The task >> For the entries below, print exactly the lines between the line holding "#202, owner: Anouk Maas -> Eugene Matthews" and the line holding "#202, priority: Could -> Must", inclusive, and nothing else.

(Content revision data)
[Start of section]

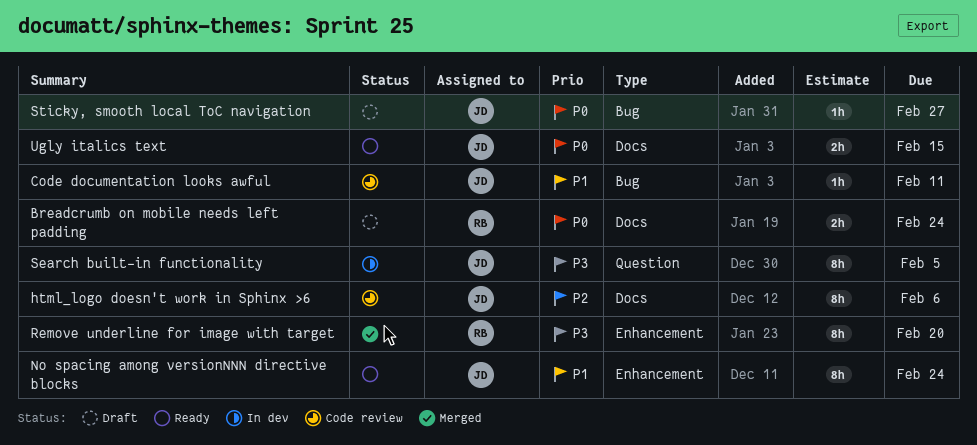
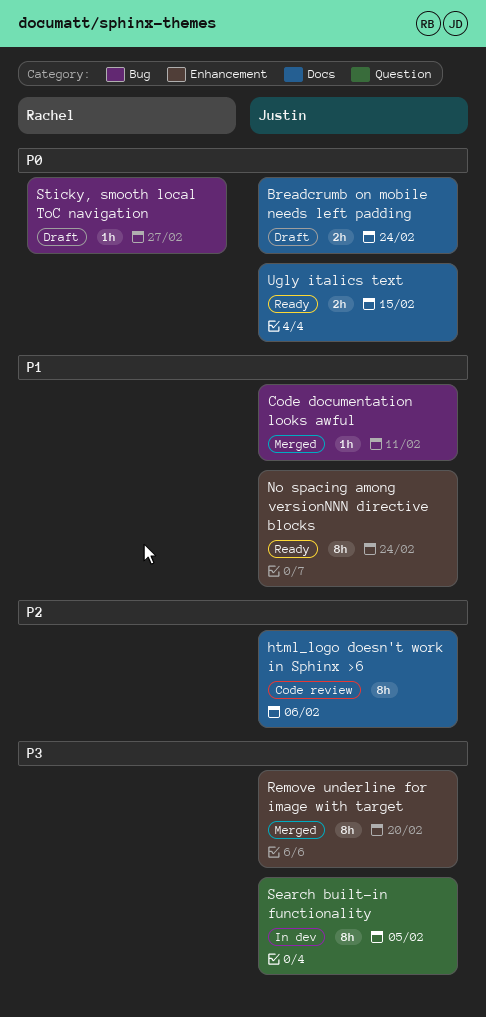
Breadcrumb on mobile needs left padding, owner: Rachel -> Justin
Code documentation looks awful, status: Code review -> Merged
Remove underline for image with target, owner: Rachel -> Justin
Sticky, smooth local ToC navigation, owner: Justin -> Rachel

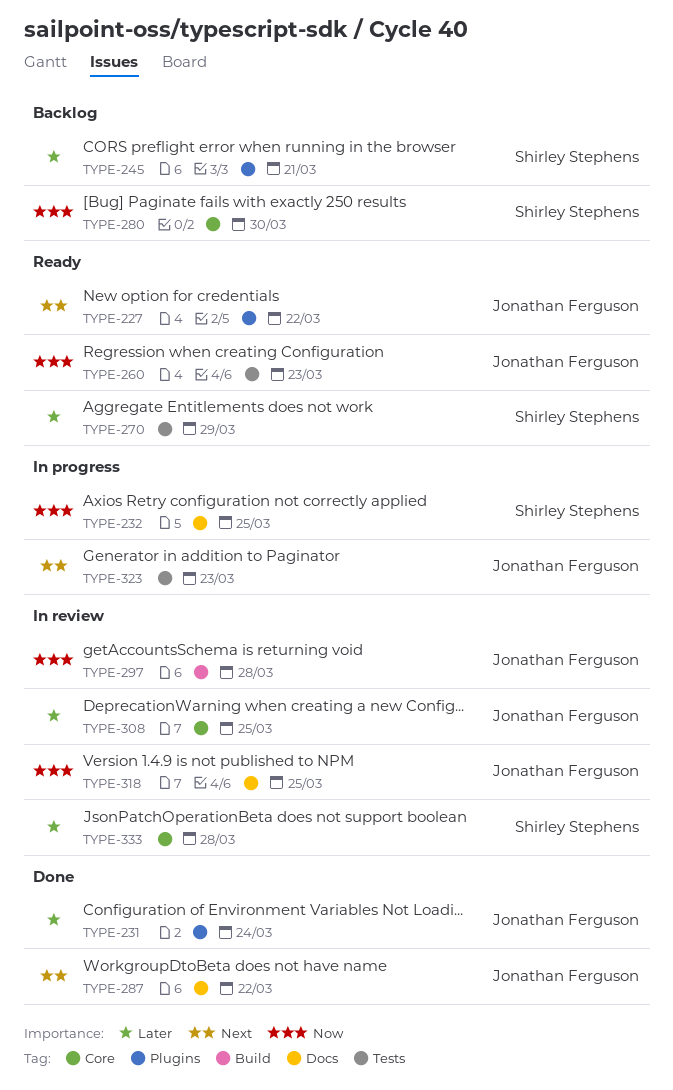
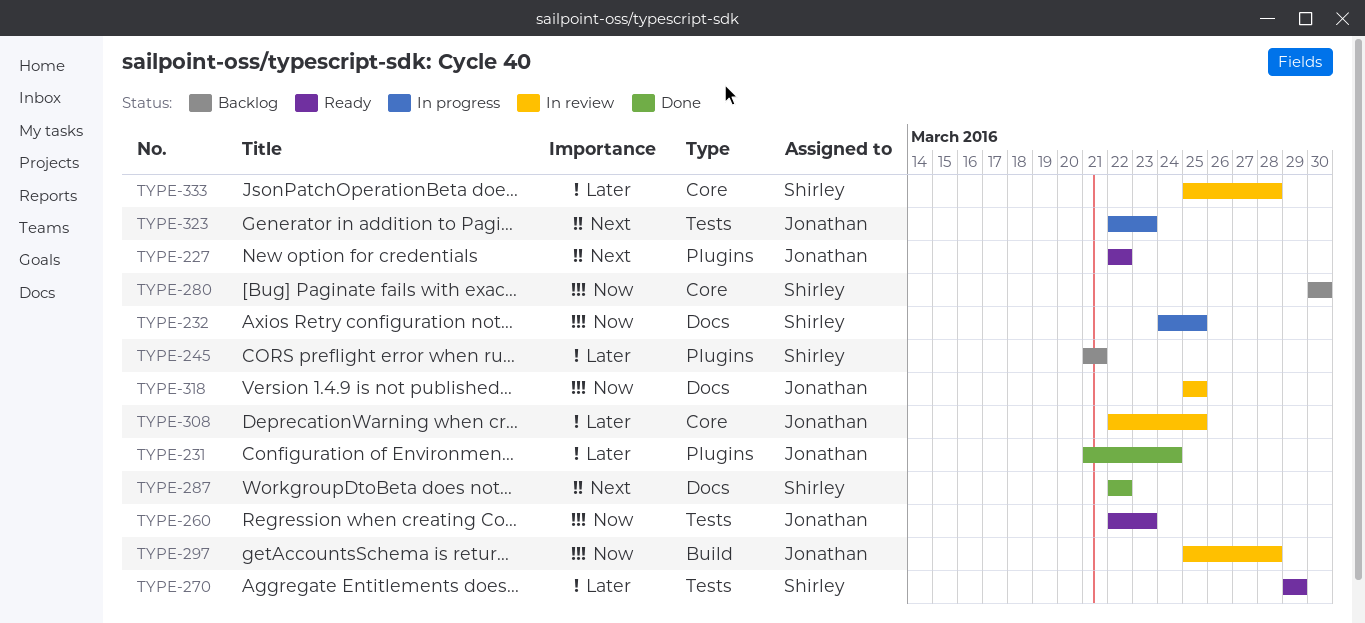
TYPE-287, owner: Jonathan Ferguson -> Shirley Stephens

[End of section]
[Start of section]

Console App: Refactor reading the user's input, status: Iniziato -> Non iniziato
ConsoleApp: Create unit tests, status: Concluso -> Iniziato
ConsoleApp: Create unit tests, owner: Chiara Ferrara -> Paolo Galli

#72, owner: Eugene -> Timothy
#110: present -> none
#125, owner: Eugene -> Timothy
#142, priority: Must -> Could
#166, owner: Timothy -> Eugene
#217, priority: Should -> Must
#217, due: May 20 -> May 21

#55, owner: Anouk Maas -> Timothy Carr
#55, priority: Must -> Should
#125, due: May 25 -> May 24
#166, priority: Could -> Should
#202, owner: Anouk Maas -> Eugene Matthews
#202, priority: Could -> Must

[End of section]

Response to this task >>
#202, owner: Anouk Maas -> Eugene Matthews
#202, priority: Could -> Must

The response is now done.